PROMPT =
From the material below, extract every line that contains the string "qCreatedBy", matching uppercase and lowercase letters precisely.

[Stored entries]
↓↓↓
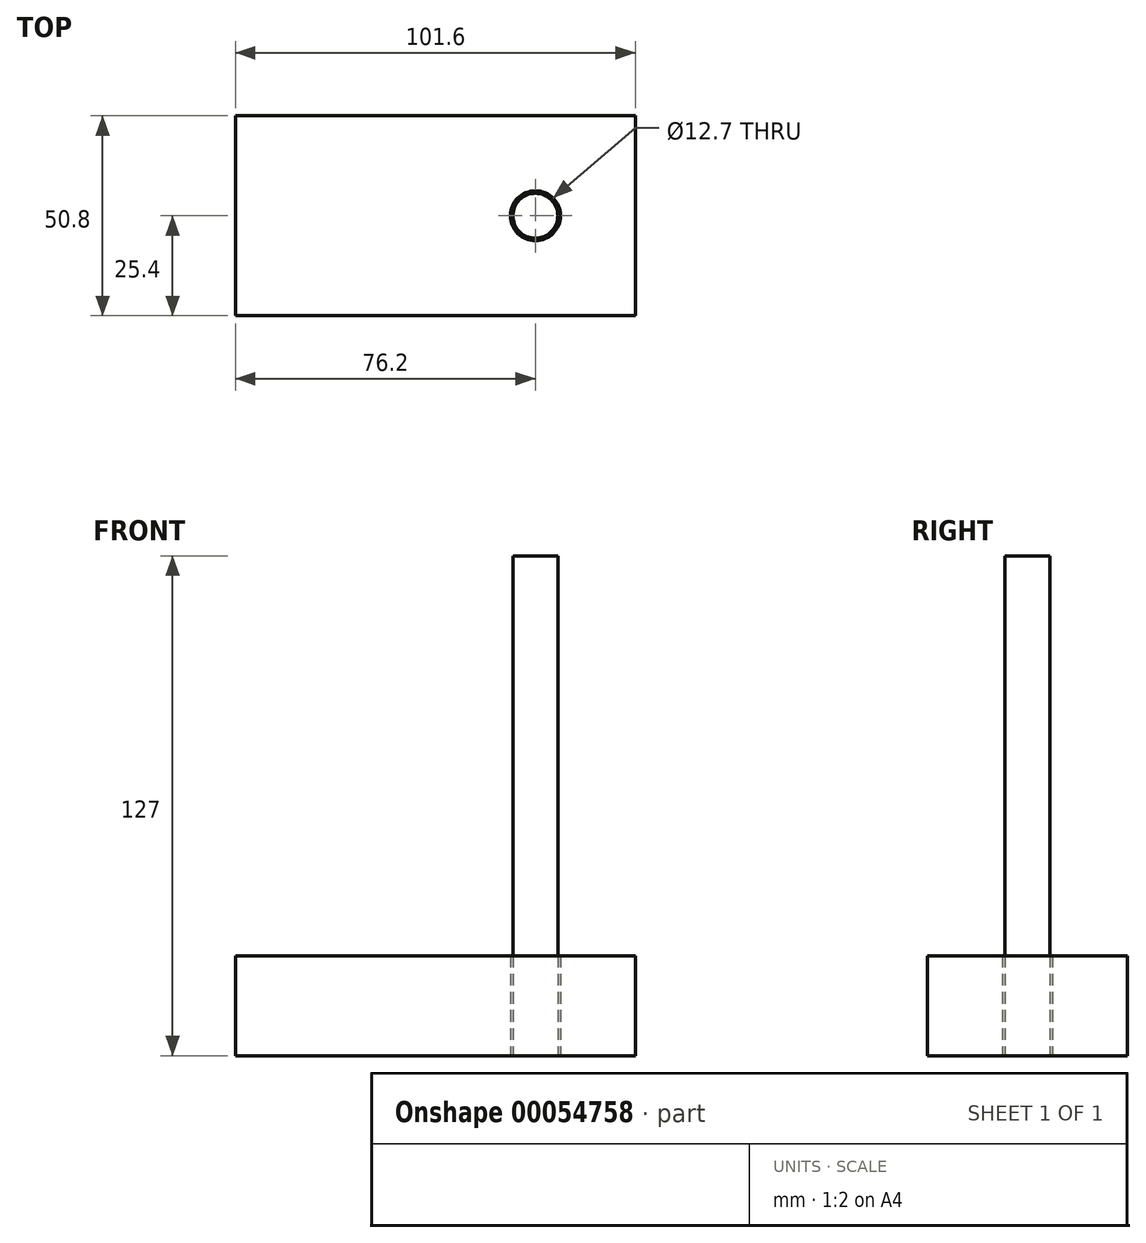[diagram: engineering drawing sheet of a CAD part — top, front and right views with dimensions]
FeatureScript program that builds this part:
annotation { "Feature Type Name" : "Feature", "Feature Type Description" : "" }
export const myFeature = defineFeature(function(context is Context, id is Id, definition is map)
    precondition{}
    {
        {
            var Q0;
            Q0=qCreatedBy(makeId("Top.planeOp"),FACE);
            var sketch = newSketch(context, id + "F0", { "sketchPlane" : qUnion([Q0])});
            skLineSegment(sketch, "E0.bottom", {"start": v(-50.8, 25.4) * mm, "end": v(50.8, 25.4) * mm});
            skLineSegment(sketch, "E0.top", {"start": v(-50.8, -25.4) * mm, "end": v(50.8, -25.4) * mm});
            skLineSegment(sketch, "E0.left", {"start": v(-50.8, 25.4) * mm, "end": v(-50.8, -25.4) * mm});
            skLineSegment(sketch, "E0.right", {"start": v(50.8, 25.4) * mm, "end": v(50.8, -25.4) * mm});
            skCircle(sketch, "E1", {"center": v(25.4, 0) * mm, "radius": 6.35 * mm});
            skSolve(sketch);
        }
        {
            var Q0;
            Q0=makeQuery(id+"F0.imprint","IMPRINT",FACE,{"disambiguationData":[TD([[makeQuery(id+"F0.imprint","IMPRINT",EDGE,{"derivedFrom":sQuery(id+"F0.wireOp",EDGE,"E0.bottom")}),-1.0]])]});
            extrude(context, id + "F1", {"entities" : qUnion([Q0]), "depth" : 25.4 * mm});
        }
        {
            var Q0;
            Q0=makeQuery(id+"F0.imprint","IMPRINT",FACE,{"disambiguationData":[TD([[makeQuery(id+"F0.imprint","IMPRINT",EDGE,{"derivedFrom":sQuery(id+"F0.wireOp",EDGE,"E1")}),1.0]])]});
            var sketch = newSketch(context, id + "F2", { "sketchPlane" : qUnion([Q0])});
            skCircle(sketch, "E2", {"center": v(25.38, 0) * mm, "radius": 5.72 * mm});
            skSolve(sketch);
        }
        {
            var Q0;
            Q0=makeQuery(id+"F2.imprint","IMPRINT",FACE,{"disambiguationData":[TD([[makeQuery(id+"F2.imprint","IMPRINT",EDGE,{"derivedFrom":sQuery(id+"F2.wireOp",EDGE,"E2")}),1.0]])]});
            extrude(context, id + "F3", {"entities" : qUnion([Q0]), "depth" : 127 * mm});
        }
    });
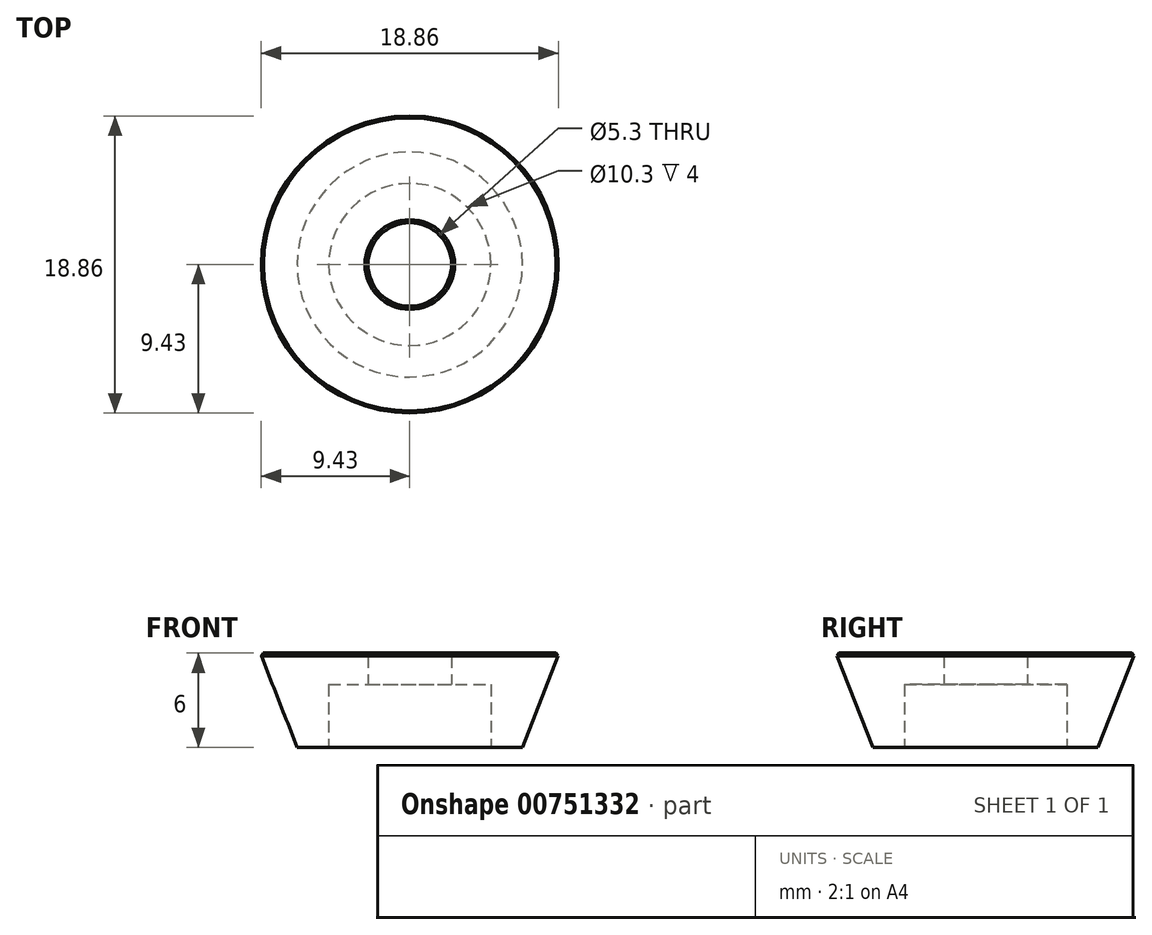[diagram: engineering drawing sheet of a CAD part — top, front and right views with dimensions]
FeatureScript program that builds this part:
annotation { "Feature Type Name" : "Feature", "Feature Type Description" : "" }
export const myFeature = defineFeature(function(context is Context, id is Id, definition is map)
    precondition{}
    {
        {
            var Q0;
            Q0=qCreatedBy(makeId("Front.planeOp"),FACE);
            var sketch = newSketch(context, id + "F0", { "sketchPlane" : qUnion([Q0]), "disableImprinting" : false});
            skLineSegment(sketch, "E0", {"start": v(-2.65, 6) * mm, "end": v(-2.65, 4) * mm});
            skLineSegment(sketch, "E1", {"start": v(-2.65, 4) * mm, "end": v(-5.15, 4) * mm});
            skLineSegment(sketch, "E2", {"start": v(-5.15, 4) * mm, "end": v(-5.15, 0) * mm});
            skLineSegment(sketch, "E3", {"start": v(-5.15, 0) * mm, "end": v(-7.15, 0) * mm});
            skLineSegment(sketch, "E4", {"start": v(-7.15, 0) * mm, "end": v(-9.5, 6) * mm});
            skLineSegment(sketch, "E5", {"start": v(-9.5, 6) * mm, "end": v(-2.65, 6) * mm});
            skLineSegment(sketch, "E6", {"start": v(0, 0) * mm, "end": v(0, 14.85) * mm});
            skSolve(sketch);
        }
        {
            var Q0;
            Q0 = qSketchRegion(id + "F0", true);
            var Q1;
            Q1=sQuery(id+"F0.wireOp",EDGE,"E6");
            revolve(context, id + "F1", {"surfaceOperationType" : NewSurfaceOperationType.NEW, "entities" : qUnion([Q0]), "axis" : qUnion([Q1]), "revolveType" : RevolveType.FULL});
        }
        {
            var Q0;
            Q0=makeQuery(id+"F1.opRevolve","SWEPT_FACE",FACE,{"disambiguationData":[OSD([sQuery(id+"F0.wireOp",EDGE,"E5")])]});
            chamfer(context, id + "F2", {"entities" : qUnion([Q0]), "width" : 0.2 * mm});
        }
    });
↑↑↑
FULL RESPONSE =
            Q0=qCreatedBy(makeId("Top.planeOp"),FACE);
            Q0=qCreatedBy(makeId("Front.planeOp"),FACE);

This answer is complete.